[Request]
Reproduce, character for character, the lines below from the one containing "You can initiate" through the one containing "Google Hangouts access", including both of those lines, and nothing else.

[Data records]
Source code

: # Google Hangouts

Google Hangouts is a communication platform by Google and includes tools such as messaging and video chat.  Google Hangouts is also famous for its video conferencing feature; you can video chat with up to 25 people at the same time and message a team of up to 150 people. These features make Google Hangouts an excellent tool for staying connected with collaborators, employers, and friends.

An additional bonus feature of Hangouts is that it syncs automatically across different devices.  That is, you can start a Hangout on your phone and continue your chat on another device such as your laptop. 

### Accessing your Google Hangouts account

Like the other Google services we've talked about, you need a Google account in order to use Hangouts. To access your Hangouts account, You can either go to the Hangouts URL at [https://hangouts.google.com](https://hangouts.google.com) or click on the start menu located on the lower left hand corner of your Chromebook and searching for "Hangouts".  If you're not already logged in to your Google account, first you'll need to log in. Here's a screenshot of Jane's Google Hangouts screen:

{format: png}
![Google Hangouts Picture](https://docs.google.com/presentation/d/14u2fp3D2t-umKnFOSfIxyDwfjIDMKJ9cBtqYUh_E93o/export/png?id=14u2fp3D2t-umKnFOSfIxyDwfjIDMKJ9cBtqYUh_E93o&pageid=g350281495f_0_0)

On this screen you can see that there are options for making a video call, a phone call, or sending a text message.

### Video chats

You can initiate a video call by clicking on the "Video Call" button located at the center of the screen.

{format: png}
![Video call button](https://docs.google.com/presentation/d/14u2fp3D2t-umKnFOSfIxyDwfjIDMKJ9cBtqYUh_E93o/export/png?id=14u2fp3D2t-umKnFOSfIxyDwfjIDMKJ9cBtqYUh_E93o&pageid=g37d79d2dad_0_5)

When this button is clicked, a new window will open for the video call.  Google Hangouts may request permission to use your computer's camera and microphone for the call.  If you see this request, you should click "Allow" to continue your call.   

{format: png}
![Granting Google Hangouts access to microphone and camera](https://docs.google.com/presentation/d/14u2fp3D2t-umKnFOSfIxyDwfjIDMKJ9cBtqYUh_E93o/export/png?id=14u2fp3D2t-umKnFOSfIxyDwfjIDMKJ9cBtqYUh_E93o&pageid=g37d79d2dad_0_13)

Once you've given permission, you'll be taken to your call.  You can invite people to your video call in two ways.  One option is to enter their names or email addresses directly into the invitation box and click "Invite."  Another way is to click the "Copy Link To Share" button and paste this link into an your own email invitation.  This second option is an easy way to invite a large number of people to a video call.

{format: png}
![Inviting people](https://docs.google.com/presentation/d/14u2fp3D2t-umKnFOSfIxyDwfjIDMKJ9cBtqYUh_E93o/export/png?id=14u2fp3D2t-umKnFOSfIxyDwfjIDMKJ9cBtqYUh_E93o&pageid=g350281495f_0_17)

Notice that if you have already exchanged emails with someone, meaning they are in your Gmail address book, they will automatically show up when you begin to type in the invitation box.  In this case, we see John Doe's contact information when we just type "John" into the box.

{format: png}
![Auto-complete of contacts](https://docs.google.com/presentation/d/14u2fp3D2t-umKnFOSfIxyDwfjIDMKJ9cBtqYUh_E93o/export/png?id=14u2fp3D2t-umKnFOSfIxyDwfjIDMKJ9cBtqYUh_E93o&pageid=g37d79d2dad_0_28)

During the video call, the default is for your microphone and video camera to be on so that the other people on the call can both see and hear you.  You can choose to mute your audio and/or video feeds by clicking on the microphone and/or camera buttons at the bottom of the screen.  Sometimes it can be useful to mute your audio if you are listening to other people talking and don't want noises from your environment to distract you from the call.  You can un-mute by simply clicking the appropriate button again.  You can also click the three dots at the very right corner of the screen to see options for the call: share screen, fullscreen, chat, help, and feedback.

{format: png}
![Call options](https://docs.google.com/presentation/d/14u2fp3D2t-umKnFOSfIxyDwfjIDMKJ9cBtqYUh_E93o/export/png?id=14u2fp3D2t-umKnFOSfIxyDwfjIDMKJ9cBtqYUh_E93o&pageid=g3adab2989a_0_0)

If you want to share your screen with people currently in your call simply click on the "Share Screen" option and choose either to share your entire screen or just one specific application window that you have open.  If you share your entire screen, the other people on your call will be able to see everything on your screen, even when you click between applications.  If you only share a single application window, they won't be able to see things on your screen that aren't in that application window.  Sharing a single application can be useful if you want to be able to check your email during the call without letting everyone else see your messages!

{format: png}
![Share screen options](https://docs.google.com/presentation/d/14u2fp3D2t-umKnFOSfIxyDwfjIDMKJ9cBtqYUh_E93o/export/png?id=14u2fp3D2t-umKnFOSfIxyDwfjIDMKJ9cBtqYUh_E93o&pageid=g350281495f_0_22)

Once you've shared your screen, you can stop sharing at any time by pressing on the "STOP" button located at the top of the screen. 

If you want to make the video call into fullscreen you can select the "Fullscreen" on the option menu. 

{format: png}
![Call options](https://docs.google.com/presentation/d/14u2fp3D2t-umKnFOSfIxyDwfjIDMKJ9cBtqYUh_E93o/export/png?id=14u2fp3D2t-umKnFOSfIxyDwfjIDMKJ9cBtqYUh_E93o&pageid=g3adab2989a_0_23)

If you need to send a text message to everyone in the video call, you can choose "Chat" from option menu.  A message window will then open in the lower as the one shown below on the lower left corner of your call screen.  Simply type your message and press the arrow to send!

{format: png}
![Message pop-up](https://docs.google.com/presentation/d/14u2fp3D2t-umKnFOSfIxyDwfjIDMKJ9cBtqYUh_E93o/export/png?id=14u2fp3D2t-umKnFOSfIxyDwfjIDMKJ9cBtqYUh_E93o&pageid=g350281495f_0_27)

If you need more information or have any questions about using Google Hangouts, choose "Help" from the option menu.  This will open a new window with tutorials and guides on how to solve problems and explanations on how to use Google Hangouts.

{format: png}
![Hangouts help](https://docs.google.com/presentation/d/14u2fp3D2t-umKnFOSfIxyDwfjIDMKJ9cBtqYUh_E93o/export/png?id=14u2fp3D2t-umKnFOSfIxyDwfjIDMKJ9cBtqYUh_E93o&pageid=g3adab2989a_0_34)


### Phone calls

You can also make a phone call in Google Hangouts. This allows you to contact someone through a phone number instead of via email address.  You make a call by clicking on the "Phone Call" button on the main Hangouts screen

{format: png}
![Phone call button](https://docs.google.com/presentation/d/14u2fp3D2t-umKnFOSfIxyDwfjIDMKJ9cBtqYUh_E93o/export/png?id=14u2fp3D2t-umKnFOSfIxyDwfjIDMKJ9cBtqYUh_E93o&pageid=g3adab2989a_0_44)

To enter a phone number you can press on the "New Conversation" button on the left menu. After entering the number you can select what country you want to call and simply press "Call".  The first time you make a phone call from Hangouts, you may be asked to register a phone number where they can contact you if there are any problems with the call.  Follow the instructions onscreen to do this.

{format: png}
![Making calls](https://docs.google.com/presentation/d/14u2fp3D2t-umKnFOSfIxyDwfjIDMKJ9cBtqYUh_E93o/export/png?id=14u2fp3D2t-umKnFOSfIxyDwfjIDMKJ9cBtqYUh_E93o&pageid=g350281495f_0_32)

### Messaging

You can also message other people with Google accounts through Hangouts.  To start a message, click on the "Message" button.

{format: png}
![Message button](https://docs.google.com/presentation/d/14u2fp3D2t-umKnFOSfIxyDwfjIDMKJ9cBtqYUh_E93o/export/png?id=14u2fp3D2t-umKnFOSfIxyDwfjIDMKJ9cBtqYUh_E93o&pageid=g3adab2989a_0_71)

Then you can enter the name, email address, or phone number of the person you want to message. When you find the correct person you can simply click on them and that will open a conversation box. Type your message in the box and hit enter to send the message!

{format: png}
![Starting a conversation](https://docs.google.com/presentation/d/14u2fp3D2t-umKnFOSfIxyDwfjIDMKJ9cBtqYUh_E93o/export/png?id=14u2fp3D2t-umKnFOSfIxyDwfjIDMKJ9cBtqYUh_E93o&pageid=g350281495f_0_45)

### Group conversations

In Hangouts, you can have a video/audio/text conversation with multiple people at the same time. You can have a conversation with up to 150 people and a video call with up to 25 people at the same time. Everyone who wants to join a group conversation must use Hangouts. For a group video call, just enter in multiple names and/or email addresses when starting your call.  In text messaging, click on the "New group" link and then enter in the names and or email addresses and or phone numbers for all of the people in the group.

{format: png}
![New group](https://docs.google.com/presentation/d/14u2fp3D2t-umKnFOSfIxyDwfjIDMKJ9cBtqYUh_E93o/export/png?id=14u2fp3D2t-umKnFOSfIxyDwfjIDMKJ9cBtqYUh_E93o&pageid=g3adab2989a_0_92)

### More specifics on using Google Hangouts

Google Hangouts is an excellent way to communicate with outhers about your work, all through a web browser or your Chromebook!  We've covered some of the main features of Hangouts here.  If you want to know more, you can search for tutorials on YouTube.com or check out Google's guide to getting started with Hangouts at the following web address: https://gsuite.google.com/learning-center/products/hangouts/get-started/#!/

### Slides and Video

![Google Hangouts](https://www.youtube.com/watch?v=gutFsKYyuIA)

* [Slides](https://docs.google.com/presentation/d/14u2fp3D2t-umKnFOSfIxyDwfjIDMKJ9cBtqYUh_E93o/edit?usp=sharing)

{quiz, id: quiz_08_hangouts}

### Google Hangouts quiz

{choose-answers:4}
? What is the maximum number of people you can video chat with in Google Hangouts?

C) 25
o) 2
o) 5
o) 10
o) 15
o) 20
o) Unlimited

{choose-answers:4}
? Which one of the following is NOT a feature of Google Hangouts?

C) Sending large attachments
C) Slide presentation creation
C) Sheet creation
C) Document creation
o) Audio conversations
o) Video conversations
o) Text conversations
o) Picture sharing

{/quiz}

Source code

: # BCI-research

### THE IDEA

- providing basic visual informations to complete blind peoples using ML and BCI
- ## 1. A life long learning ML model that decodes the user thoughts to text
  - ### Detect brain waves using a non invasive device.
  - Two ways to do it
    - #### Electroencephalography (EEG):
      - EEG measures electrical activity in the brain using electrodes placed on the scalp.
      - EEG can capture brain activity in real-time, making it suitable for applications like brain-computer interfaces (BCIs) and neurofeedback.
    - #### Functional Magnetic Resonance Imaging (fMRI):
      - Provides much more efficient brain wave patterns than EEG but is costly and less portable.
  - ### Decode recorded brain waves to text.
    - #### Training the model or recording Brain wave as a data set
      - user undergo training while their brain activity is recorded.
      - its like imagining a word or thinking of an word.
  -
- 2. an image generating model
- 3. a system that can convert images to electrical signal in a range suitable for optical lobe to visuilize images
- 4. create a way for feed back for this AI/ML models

[Result]
You can initiate a video call by clicking on the "Video Call" button located at the center of the screen.

{format: png}
![Video call button](https://docs.google.com/presentation/d/14u2fp3D2t-umKnFOSfIxyDwfjIDMKJ9cBtqYUh_E93o/export/png?id=14u2fp3D2t-umKnFOSfIxyDwfjIDMKJ9cBtqYUh_E93o&pageid=g37d79d2dad_0_5)

When this button is clicked, a new window will open for the video call.  Google Hangouts may request permission to use your computer's camera and microphone for the call.  If you see this request, you should click "Allow" to continue your call.   

{format: png}
![Granting Google Hangouts access to microphone and camera](https://docs.google.com/presentation/d/14u2fp3D2t-umKnFOSfIxyDwfjIDMKJ9cBtqYUh_E93o/export/png?id=14u2fp3D2t-umKnFOSfIxyDwfjIDMKJ9cBtqYUh_E93o&pageid=g37d79d2dad_0_13)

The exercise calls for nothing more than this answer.